Saved data entries:
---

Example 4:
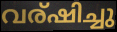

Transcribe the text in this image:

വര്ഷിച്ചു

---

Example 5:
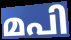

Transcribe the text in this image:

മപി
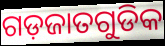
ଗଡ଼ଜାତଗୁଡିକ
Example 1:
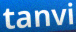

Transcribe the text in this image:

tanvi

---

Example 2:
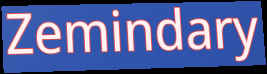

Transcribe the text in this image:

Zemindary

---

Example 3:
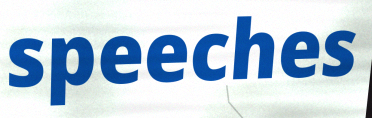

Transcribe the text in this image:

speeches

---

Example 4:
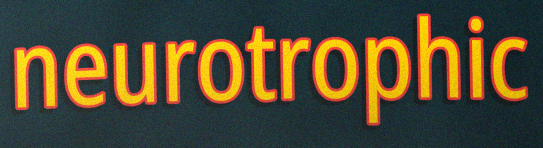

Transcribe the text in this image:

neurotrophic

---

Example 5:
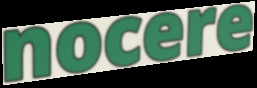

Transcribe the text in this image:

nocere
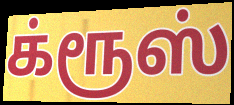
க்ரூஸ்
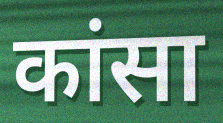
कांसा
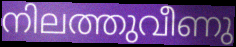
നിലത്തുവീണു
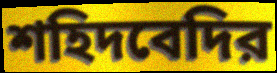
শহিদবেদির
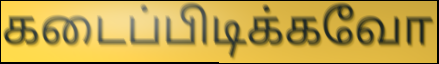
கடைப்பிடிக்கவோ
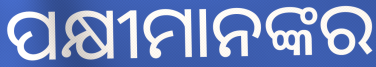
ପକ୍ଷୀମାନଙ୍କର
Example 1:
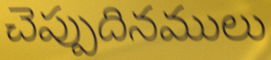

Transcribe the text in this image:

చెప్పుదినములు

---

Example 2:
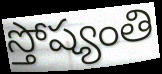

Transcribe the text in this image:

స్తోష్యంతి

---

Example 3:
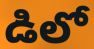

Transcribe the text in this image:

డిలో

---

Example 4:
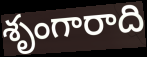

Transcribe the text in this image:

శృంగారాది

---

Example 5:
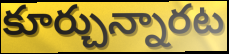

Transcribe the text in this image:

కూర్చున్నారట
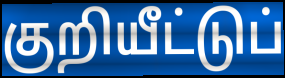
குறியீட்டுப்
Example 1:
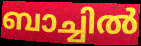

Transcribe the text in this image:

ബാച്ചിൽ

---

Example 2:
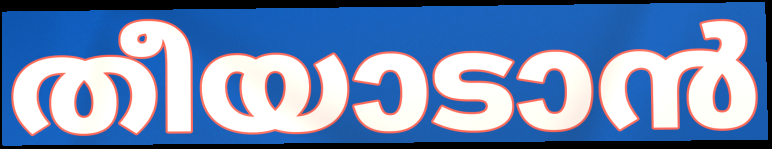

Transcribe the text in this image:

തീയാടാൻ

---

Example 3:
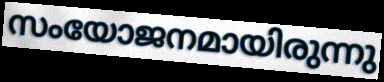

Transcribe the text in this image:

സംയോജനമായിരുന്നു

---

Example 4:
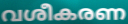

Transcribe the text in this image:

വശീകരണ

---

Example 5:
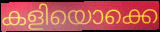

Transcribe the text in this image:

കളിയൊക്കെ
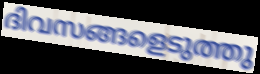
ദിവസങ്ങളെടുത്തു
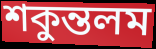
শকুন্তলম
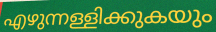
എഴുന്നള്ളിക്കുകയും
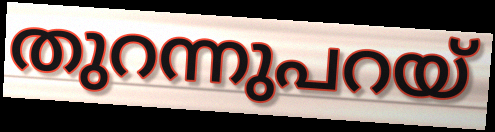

What the task asks: The result should be a precise copy of all the entries, free of pictures.

Task result:
---

Example 4:

Transcribe the text in this image:

വര്ഷിച്ചു

---

Example 5:

Transcribe the text in this image:

മപി
ଗଡ଼ଜାତଗୁଡିକ
Example 1:

Transcribe the text in this image:

tanvi

---

Example 2:

Transcribe the text in this image:

Zemindary

---

Example 3:

Transcribe the text in this image:

speeches

---

Example 4:

Transcribe the text in this image:

neurotrophic

---

Example 5:

Transcribe the text in this image:

nocere
க்ரூஸ்
कांसा
നിലത്തുവീണു
শহিদবেদির
கடைப்பிடிக்கவோ
ପକ୍ଷୀମାନଙ୍କର
Example 1:

Transcribe the text in this image:

చెప్పుదినములు

---

Example 2:

Transcribe the text in this image:

స్తోష్యంతి

---

Example 3:

Transcribe the text in this image:

డిలో

---

Example 4:

Transcribe the text in this image:

శృంగారాది

---

Example 5:

Transcribe the text in this image:

కూర్చున్నారట
குறியீட்டுப்
Example 1:

Transcribe the text in this image:

ബാച്ചിൽ

---

Example 2:

Transcribe the text in this image:

തീയാടാൻ

---

Example 3:

Transcribe the text in this image:

സംയോജനമായിരുന്നു

---

Example 4:

Transcribe the text in this image:

വശീകരണ

---

Example 5:

Transcribe the text in this image:

കളിയൊക്കെ
ദിവസങ്ങളെടുത്തു
শকুন্তলম
എഴുന്നള്ളിക്കുകയും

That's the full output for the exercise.